Provo’s Writ & Vision is holding an exhibition to celebrate pride featuring the work of six local Utah County artists, some exhibiting for the first time. The works in Queer Expressions range from photography and painting to collage, with artists focusing on themes of identity, transition and individuality.

Josh Jacobs’ piece, “Hands” speaks to the individual and the universal found in many of these pieces. It is a collage with the base made of pages from scripture — the Bible and Book of Mormon — dipped in coffee, tea and wine. The two hands on top of the scripture pages represent the artist’s right hand, identified by a series of tattoos: on the left, the front of the hand, are tattoos of a paintbrush and anchor, while on the right, the back of the hand, a red “X” and a semicolon. The semicolon is a common tattoo among suicide survivors, signifying a sentence that could have ended, but instead decided to continue on. Placed on the hand, it is also generally a promise to themselves that their hands will not cause the end of their sentence. Jacobs’s piece is highly personal, but also speaks to the experience of many queer individuals who leave the Church of Jesus Christ of Latter-day Saints; a need to rebrand, to rediscover oneself without the context of religion and find new meaning and anchors in life.

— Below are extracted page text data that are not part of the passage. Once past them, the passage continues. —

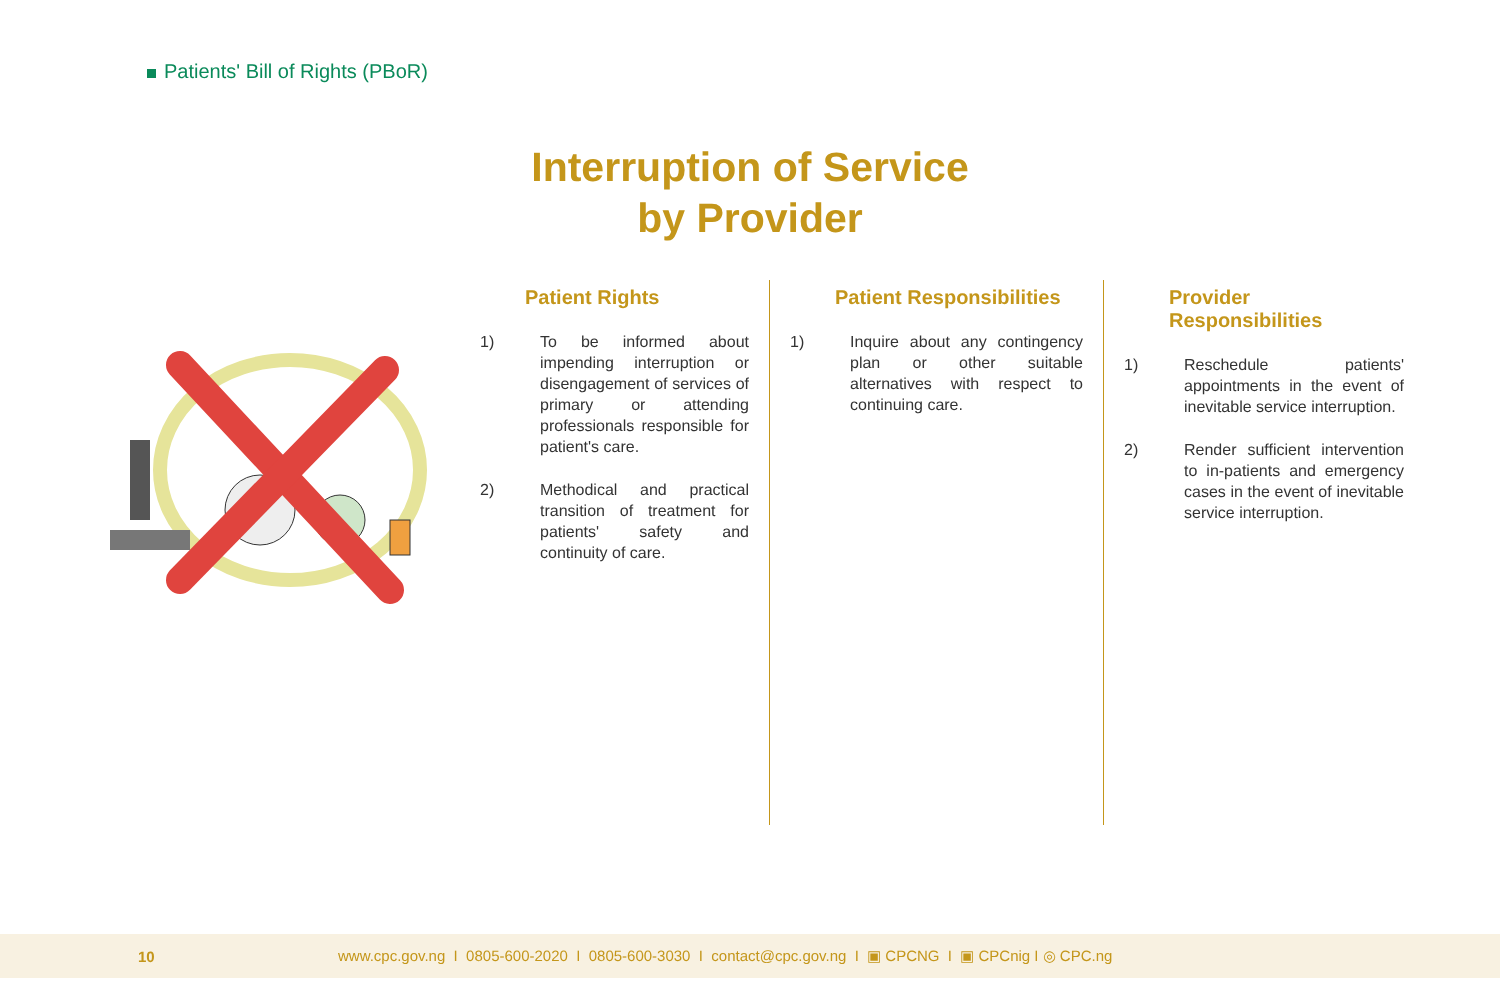Patients' Bill of Rights (PBoR)
Interruption of Service
by Provider
Patient Rights
1) To be informed about impending interruption or disengagement of services of primary or attending professionals responsible for patient's care.
2) Methodical and practical transition of treatment for patients' safety and continuity of care.
Patient Responsibilities
1) Inquire about any contingency plan or other suitable alternatives with respect to continuing care.
Provider Responsibilities
1) Reschedule patients' appointments in the event of inevitable service interruption.
2) Render sufficient intervention to in-patients and emergency cases in the event of inevitable service interruption.
10 www.cpc.gov.ng I 0805-600-2020 I 0805-600-3030 I contact@cpc.gov.ng I ▣ CPCNG I ▣ CPCnig I ◎ CPC.ng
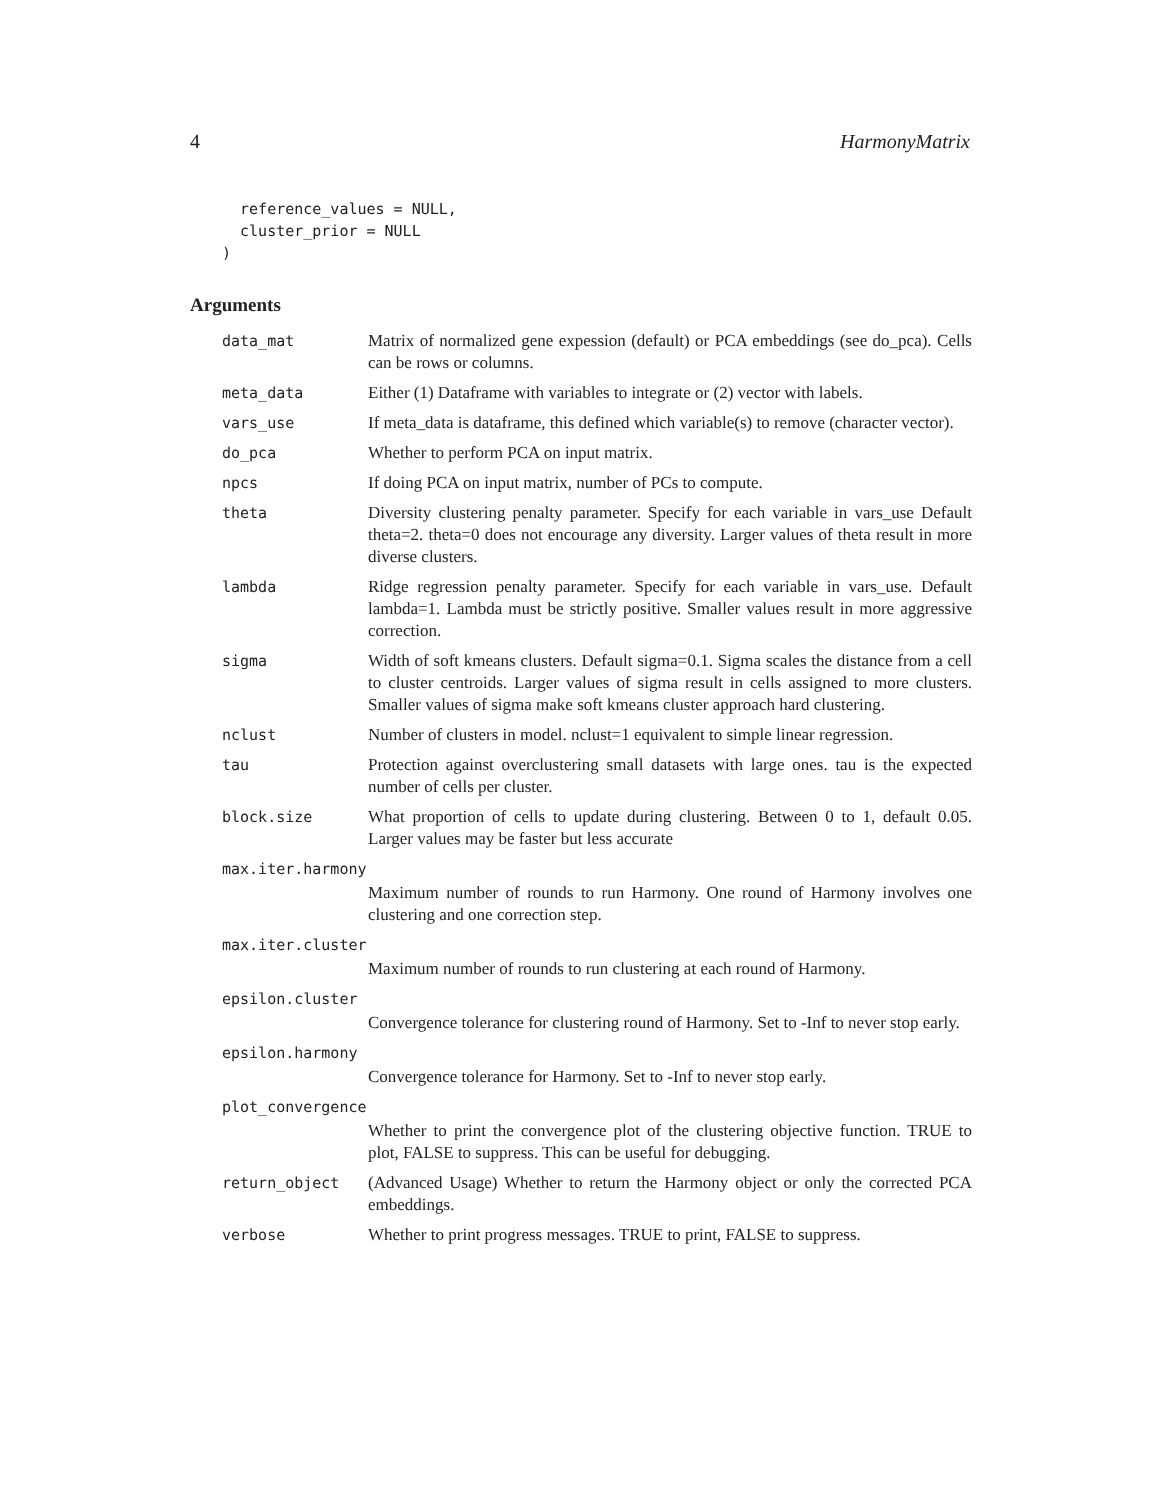4 HarmonyMatrix
  reference_values = NULL,
  cluster_prior = NULL
)
Arguments
| data_mat | Matrix of normalized gene expession (default) or PCA embeddings (see do_pca). Cells can be rows or columns. |
| meta_data | Either (1) Dataframe with variables to integrate or (2) vector with labels. |
| vars_use | If meta_data is dataframe, this defined which variable(s) to remove (character vector). |
| do_pca | Whether to perform PCA on input matrix. |
| npcs | If doing PCA on input matrix, number of PCs to compute. |
| theta | Diversity clustering penalty parameter. Specify for each variable in vars_use Default theta=2. theta=0 does not encourage any diversity. Larger values of theta result in more diverse clusters. |
| lambda | Ridge regression penalty parameter. Specify for each variable in vars_use. Default lambda=1. Lambda must be strictly positive. Smaller values result in more aggressive correction. |
| sigma | Width of soft kmeans clusters. Default sigma=0.1. Sigma scales the distance from a cell to cluster centroids. Larger values of sigma result in cells assigned to more clusters. Smaller values of sigma make soft kmeans cluster approach hard clustering. |
| nclust | Number of clusters in model. nclust=1 equivalent to simple linear regression. |
| tau | Protection against overclustering small datasets with large ones. tau is the expected number of cells per cluster. |
| block.size | What proportion of cells to update during clustering. Between 0 to 1, default 0.05. Larger values may be faster but less accurate |
| max.iter.harmony | |
| | Maximum number of rounds to run Harmony. One round of Harmony involves one clustering and one correction step. |
| max.iter.cluster | |
| | Maximum number of rounds to run clustering at each round of Harmony. |
| epsilon.cluster | |
| | Convergence tolerance for clustering round of Harmony. Set to -Inf to never stop early. |
| epsilon.harmony | |
| | Convergence tolerance for Harmony. Set to -Inf to never stop early. |
| plot_convergence | |
| | Whether to print the convergence plot of the clustering objective function. TRUE to plot, FALSE to suppress. This can be useful for debugging. |
| return_object | (Advanced Usage) Whether to return the Harmony object or only the corrected PCA embeddings. |
| verbose | Whether to print progress messages. TRUE to print, FALSE to suppress. |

Another striking piece is Blaire Ostler’s series Spots of Joy. These colorful, abstract, impasto paintings create compositions of contrasting marks in luminescent oil paint. In her artist statement, the poet, author and visual artist indicates she wanted to paint the moments of joy felt during the COVID-19 pandemic when moments of joy and happiness were scarce. The compositions also create a beautiful tapestry of individuality, different colors coming together to create a beautiful and diverse community.

Creating a beautiful and diverse community is something Queer Expressions at Writ & Vision strives for, celebrating the works of LGBTQIA+ local artists, whose work unfortunately can be overshadowed in Provo by the strong religious art tradition.

Queer Expressions, Writ & Vision, Provo, through June 30. The exhibit also features the work of Kathy Carlston, Karly Jade Catto, Natalie King, and Foxglove Adams.

1 reply »

  1. I read everything Hannah contributes to 15 Bytes. Her depth of insight and inclusiveness are rare, essential qualities that go well with her fresh voice and energy. Courageous artists showing in a courageous gallery deserve a courageous reviewer; all that is present here, accurately spotlighted as she proceeds.

    That said, I was frustrated to find a word or two have been swallowed, presumably by the computers, in her last paragraph. I hope you will correct this when you can and then please remove this paragraph from my comment.